Self-esteem is not a feeling — it is a cognitive structure. It is the evaluative component of self-concept: the answer a child gives, consciously or otherwise, to the question "how do I rate myself?" And like all cognitive structures, it is built from the outside in. The raw material of self-esteem is the social mirror — the accumulated messages a child receives, from caregivers, culture, and environment, about their worth.
The Self-Concept Theory: Where Self-Esteem Comes From
Developmental psychologists distinguish between self-concept — the descriptive representation of who one is — and self-esteem — the evaluative judgment attached to that self-representation. A child who thinks "I am Black, I am tall, I have curly hair, I am curious" has a self-concept. A child who thinks "and all of those things are good, beautiful, and worthy" has healthy self-esteem.
The critical insight of self-concept theory is that neither description nor evaluation arises in isolation. Both are co-constructed through social interaction. Children learn who they are — and whether who they are is good — largely by observing how the world around them responds to them.
Cooley's Looking-Glass Self
The sociologist Charles Horton Cooley described this process with a metaphor that has proven remarkably durable: the "looking-glass self." In Cooley's framework, other people function as mirrors. We form our sense of self by imagining how others see us, how they judge that image, and how we feel about that judgment.
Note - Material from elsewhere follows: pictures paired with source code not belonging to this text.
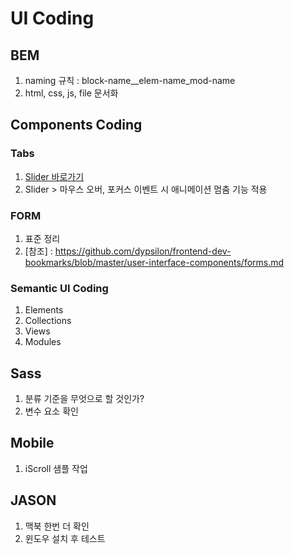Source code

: # UI Coding

## BEM
1. naming 규칙 : block-name__elem-name_mod-name
2. html, css, js, file 문서화



## Components Coding

### Tabs 
1. [Slider 바로가기](http://thegi01.github.io/ui/component/tabs/slider.html)
2. Slider > 마우스 오버, 포커스 이벤트 시 애니메이션 멈춤 기능 적용



### FORM
1. 표준 정리
2. [참조] : https://github.com/dypsilon/frontend-dev-bookmarks/blob/master/user-interface-components/forms.md


### Semantic UI Coding
1. Elements 
2. Collections
3. Views
4. Modules



## Sass
1. 분류 기준을 무엇으로 할 것인가?
2. 변수 요소 확인



## Mobile
1. iScroll 샘플 작업



## JASON 
1. 맥북 한번 더 확인
2. 윈도우 설치 후 테스트 



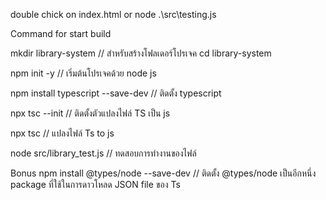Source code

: double chick on index.html or node .\src\testing.js

Command for start build


mkdir library-system // สำหรับสร้างโฟลเดอร์โปรเจค
cd library-system


npm init -y // เริ่มต้นโปรเจคด้วย node js


npm install typescript --save-dev // ติดตั้ง typescript


npx tsc --init // ติดตั้งตัวแปลงไฟล์ TS เป็น js

npx tsc // แปลงไฟล์ Ts to js


node src/library_test.js // ทดสอบการทำงานของไฟล์

Bonus
npm install @types/node --save-dev // ติดตั้ง  @types/node เป็นอีกหนึ่ง package ที่ใช้ในการดาวโหลด JSON file ของ Ts
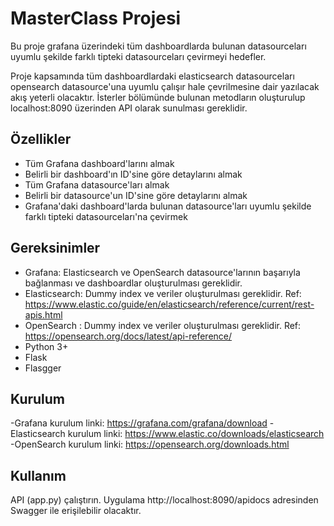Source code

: # MasterClass Projesi

Bu proje grafana üzerindeki tüm dashboardlarda bulunan datasourceları uyumlu şekilde farklı tipteki datasourceları çevirmeyi hedefler.

Proje kapsamında tüm dashboardlardaki elasticsearch datasourceları opensearch datasource'una uyumlu çalışır hale çevrilmesine dair yazılacak akış yeterli olacaktır. İsterler bölümünde bulunan metodların oluşturulup localhost:8090 üzerinden API olarak sunulması gereklidir.


## Özellikler

- Tüm Grafana dashboard'larını almak
- Belirli bir dashboard'ın ID'sine göre detaylarını almak
- Tüm Grafana datasource'ları almak
- Belirli bir datasource'un ID'sine göre detaylarını almak
- Grafana'daki dashboard'larda bulunan datasource'ları uyumlu şekilde farklı tipteki datasourceları'na çevirmek

## Gereksinimler

- Grafana: Elasticsearch ve OpenSearch datasource'larının başarıyla bağlanması ve dashboardlar oluşturulması gereklidir. 
- Elasticsearch: Dummy index ve veriler oluşturulması gereklidir. Ref: https://www.elastic.co/guide/en/elasticsearch/reference/current/rest-apis.html
- OpenSearch : Dummy index ve veriler oluşturulması gereklidir. Ref: https://opensearch.org/docs/latest/api-reference/
- Python 3+
- Flask
- Flasgger

## Kurulum

-Grafana kurulum linki: https://grafana.com/grafana/download
-Elasticsearch kurulum linki: https://www.elastic.co/downloads/elasticsearch
-OpenSearch kurulum linki: https://opensearch.org/downloads.html

## Kullanım

API (app.py) çalıştırın. Uygulama http://localhost:8090/apidocs adresinden Swagger ile erişilebilir olacaktır.
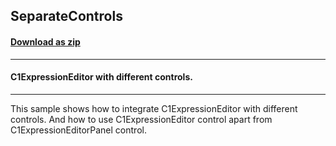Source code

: ## SeparateControls
#### [Download as zip](https://grapecity.github.io/DownGit/#/home?url=https://github.com/GrapeCity/ComponentOne-WinForms-Samples/tree/master/NetFramework\ExpressionEditor\CS\SeparateControls)
____
#### C1ExpressionEditor with different controls.
____
This sample shows how to integrate C1ExpressionEditor with different controls.
And how to use C1ExpressionEditor control apart from C1ExpressionEditorPanel control.
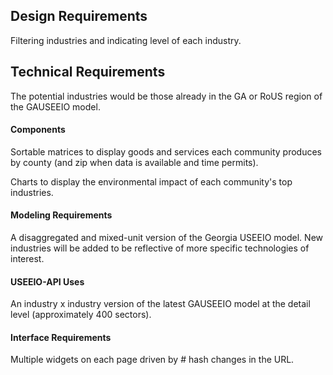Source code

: ## Design Requirements

Filtering industries and indicating level of each industry.

## Technical Requirements

The potential industries would be those already in the GA or RoUS region of the GAUSEEIO model.

#### Components

Sortable matrices to display goods and services each community produces by county (and zip when data is available and time permits).

Charts to display the environmental impact of each community's top industries.

#### Modeling Requirements

A disaggregated and mixed-unit version of the Georgia USEEIO model. 
New industries will be added to be reflective of more specific technologies of interest.

#### USEEIO-API Uses

An industry x industry version of the latest GAUSEEIO model at the detail level (approximately 400 sectors).

#### Interface Requirements

Multiple widgets on each page driven by # hash changes in the URL.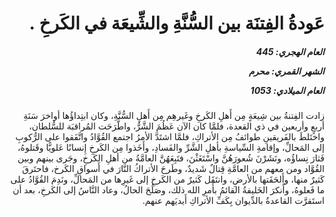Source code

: <h1 dir="rtl">عَودةُ الفِتنَة بين السُّنَّةِ والشِّيعَة في الكَرخِ .</h1>

<h5 dir="rtl">العام الهجري:  445

الشهر القمري: محرم

العام الميلادي: 1053</h5>

<p dir="rtl">زادت الفِتنةُ بين شِيعَةٍ مِن أَهلِ الكَرخِ وغَيرهِم مِن أَهلِ السُّنَّةِ، وكان ابتِداؤُها أواخرَ سَنَةِ أربعٍ وأربعين في ذي القعدة، فلمَّا كان الآن عَظُمَ الشَّرُّ، واطَّرَحَت المُراقبَة للسُّلطان، واختَلطَ بالفَريقينِ طوائفُ مِن الأتراكِ، فلمَّا اشتَدَّ الأمرُ اجتمع القُوَّادُ واتَّفَقوا على الرُّكوبِ إلى المَحالِّ، وإقامةِ السِّياسةِ بأهلِ الشَّرِّ والفَسادِ، وأَخَذوا مِن الكَرخِ إِنسانًا عَلويًّا وقَتلوهُ، فَثارَ نِساؤُه، ونَشَرْنَ شُعورَهُنَّ واسْتَغَثْنَ، فتَبِعَهُنَّ العامَّةُ من أهلِ الكَرخِ، وجَرى بينهم وبين القُوَّاد ومن معهم من العامَّةِ قِتالٌ شَديدٌ، وطَرحَ الأتراكُ النَّارَ في أَسواقِ الكَرخ، فاحتَرقَ كَثيرٌ منها، وأَلحَقَتها بالأرضِ، وانتَقَل كَثيرٌ من الكَرخِ إلى غَيرِها من المَحالِّ، ونَدِمَ القُوَّادُ على ما فَعلوهُ، وأَنكرَ الخَليفةُ القائمُ بأَمرِ الله ذلك، وصَلُحَ الحالُ، وعاد النَّاسُ إلى الكَرخِ، بعد أن استَقرَّت القاعدةُ بالدِّيوان بِكَفِّ الأتراكِ أَيديَهم عنهم.</p></br>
For children, this process operates with particular intensity because they have fewer resources with which to interrogate or resist the mirror's reflection. A toddler who is repeatedly told she is beautiful tends to believe it. A child who grows up surrounded by media and toys that look nothing like her — or that represent people who look like her in limiting ways — sees a particular reflection in the social mirror. The message, absorbed before she has the language to challenge it, is that people like her are not the protagonists. Are not the beautiful ones. Do not occupy the centre of the story.
Mirror Neurons and the Empathy Dimension
Contemporary neuroscience has added a crucial layer to this picture through the discovery of mirror neurons — neural circuits that activate both when we perform an action and when we observe another performing the same action. Mirror neurons are thought to underlie empathy: the capacity to feel with another because, neurologically, observing another's experience partially simulates having it ourselves.
What this means for representation is significant. When a child sees a doll, a character, or a figure that shares their physical features and cultural context engaged in positive, powerful, joyful scenarios, the mirror neuron system activates. The child does not merely observe beauty or success from a distance — they partially experience it themselves, embedding those associations in their own identity architecture.
This is why representation in the toys children hold, the books they read, and the images they encounter daily is not a luxury or a nicety. It is the mechanism through which children's brains learn that people like them are worthy of stories, worthy of power, worthy of love.
Identity Safety and Its Consequences
Claude Steele's research on "identity safety" — the degree to which a person feels their social identity is valued and welcomed in a given environment — demonstrates that when identity safety is high, cognitive performance increases, anxiety decreases, and social engagement deepens. Conversely, identity threat — the subtle or explicit signalling that one's identity is not valued — consumes cognitive resources that could otherwise be directed toward learning, creativity, and connection.
This has direct implications for how we design children's environments. A playroom full of diverse, beautiful, culturally affirming toys is not merely aesthetically inclusive — it is cognitively liberating. It removes the ambient tax of identity management and replaces it with the resources for full, joyful, exploratory play.
The Practical Architecture of Representation
Building self-esteem through representation involves layering multiple types of messages across multiple domains. At the level of the home: toys, books, music, and images that celebrate diverse cultural heritage. At the level of language: the stories parents tell, the names chosen, the affirmations spoken. At the level of daily ritual: the small, consistent moments in which a child's identity is named and honoured.
Each layer reinforces the others. A child who has a doll with her skin tone and her name's cultural tradition, who hears those features celebrated at home, who sees herself in the books her parents choose — this child is building self-esteem from multiple, mutually reinforcing sources. That foundation does not guarantee immunity from the challenges of growing up in a complex world. But it provides something equally important: the bedrock certainty that she is, in her very particular and irreplaceable self, enough.